--- Material for this task ---
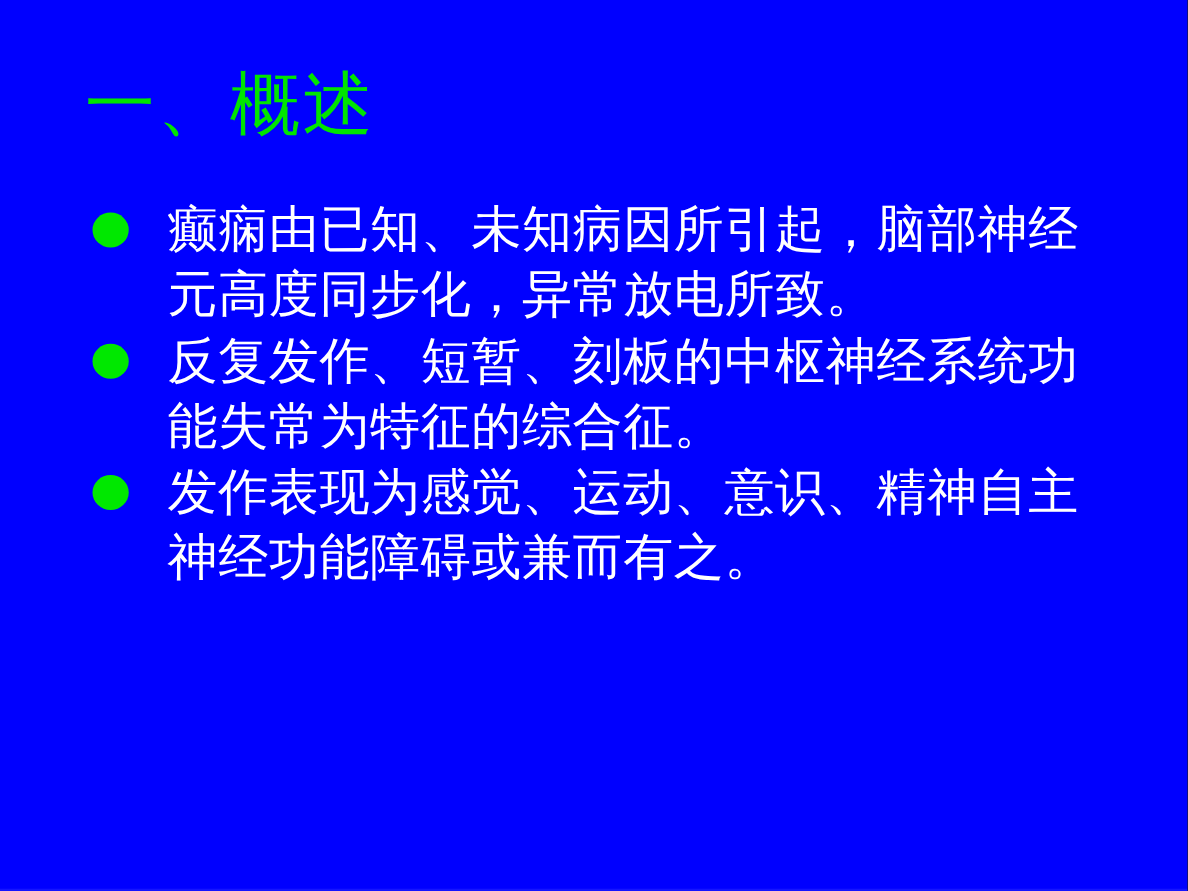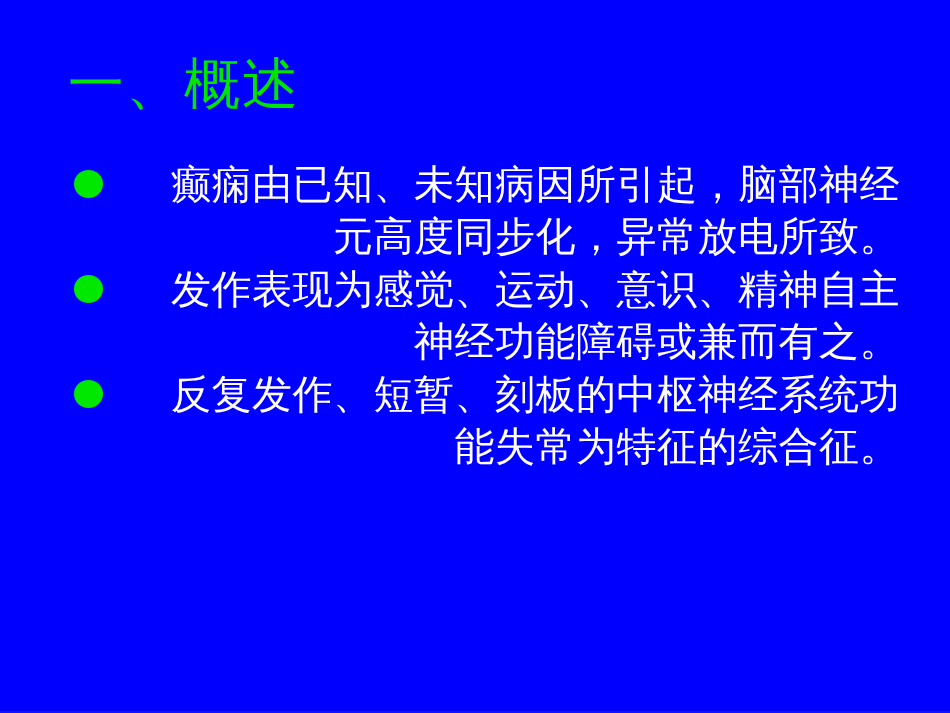--- a/index.html
+++ b/index.html
@@ -77,7 +77,7 @@
     font-size: 40px;
     line-height: 52px;
     letter-spacing: 0.5px;
-    text-align: right;
+    text-align: left;
     word-break: break-all;
   }
 </style>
---
What to do: The entries are to be reproduced exactly, excluding any pictures they contain.

Written solution:
--- a/index.html
+++ b/index.html
@@ -77,7 +77,7 @@
     font-size: 40px;
     line-height: 52px;
     letter-spacing: 0.5px;
-    text-align: right;
+    text-align: left;
     word-break: break-all;
   }
 </style>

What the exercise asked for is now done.